Chief Judge Navarro, according to her official biography, worked previously both as a public defender, and as a prosecutor.

Apparently, becoming part of judicial establishment must go to people's heads.

Obviously, Judge Navarro's ruling may help her career should a Republican president be elected (even though she was appointed initially to the bench by President Obama).  And Chief Judge Navarro, who is just 48 at this time (very young for a federal judge) has some ways to go up the ladder - she can still become:

  • a federal appellate court judge;
  • a federal appellate court's Chief judge, and
  • a U.S. Supreme Court justice
And, these three extra steps to go may make the whole difference in whether Chief Judge Navarro wants to do "fair" administration of justice - or just "efficient and orderly" one.

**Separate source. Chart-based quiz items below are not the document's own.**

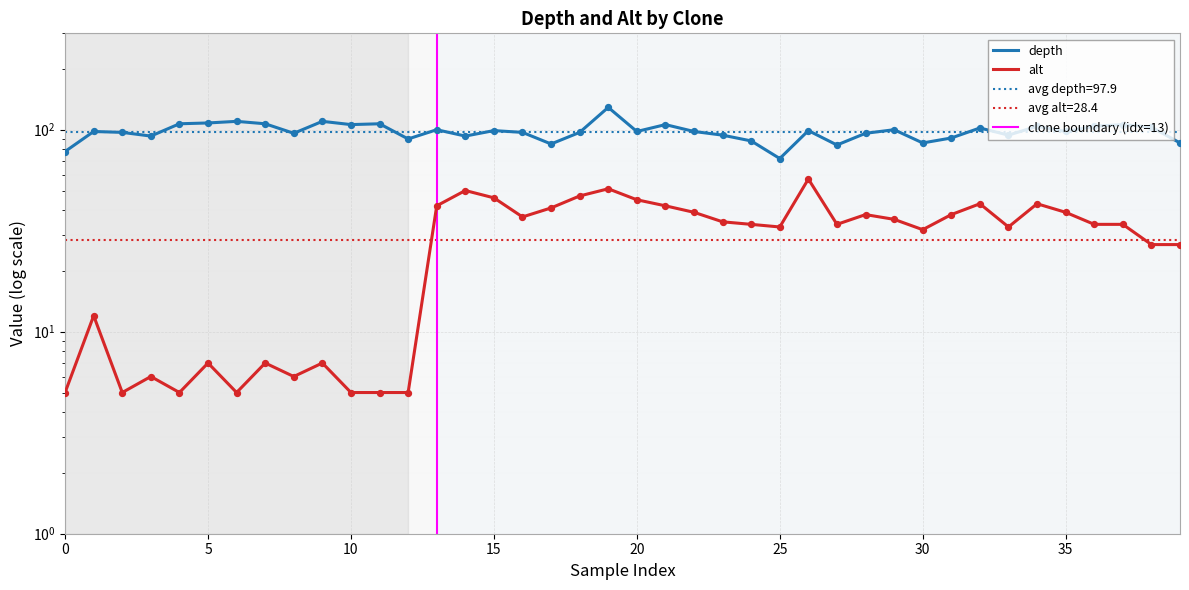

At which category is the sum across all series the highest?

19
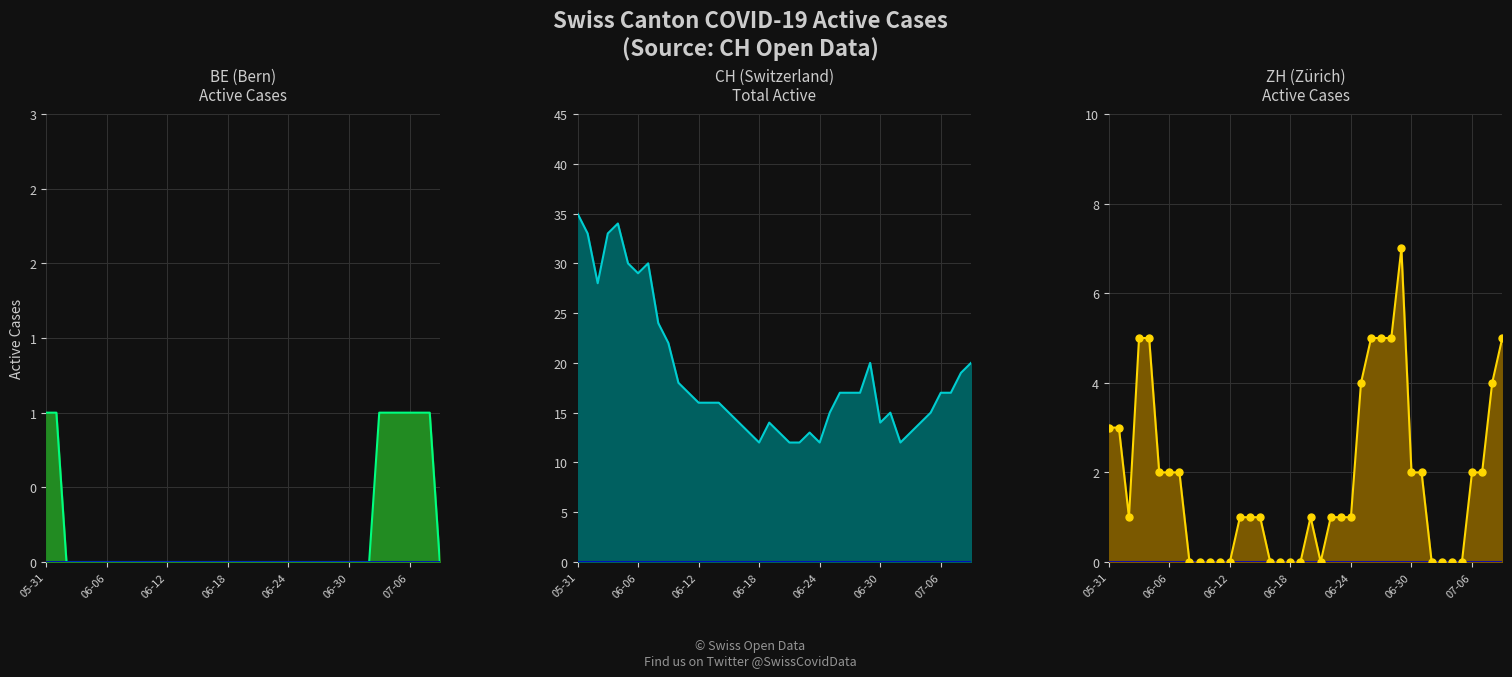

Is the value of ZH line at 06-18 greater than the value of CH line at 30?

No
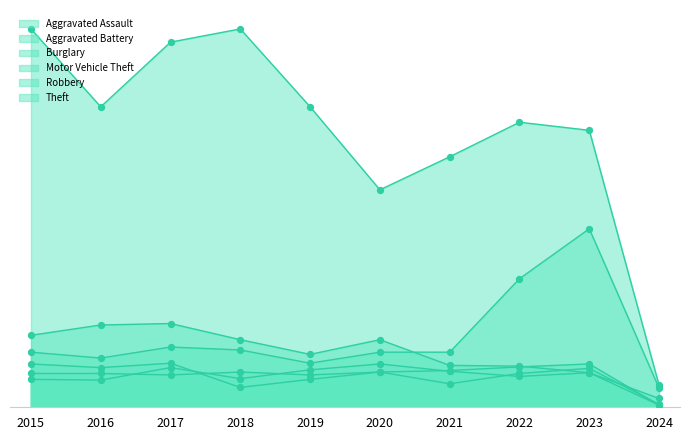

At how many categories does at least one series exceed 322?

8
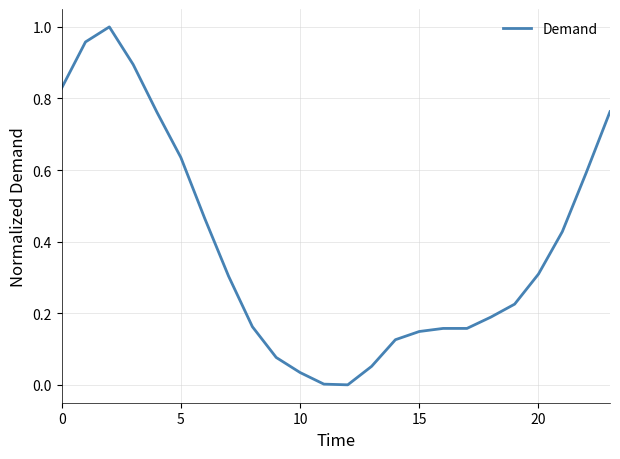

Is this an area chart (filled region under the line)?

No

One thing is also clear - that Chief Judge Navarro's order is unconstitutional, that it was a reversible error to deny counsel of his choice to a criminal defendant based on judge's contrived reasoning.

But, since Judge Navarro already relied on the 9th Circuit "precedent", it will be for the U.S. Supreme Court - if it would take the case for review should there be a conviction and appeal - to rule on this issue.

In this country the U.S. Constitution exists and becomes visible only if the Council of 9 (now 8) elders says so.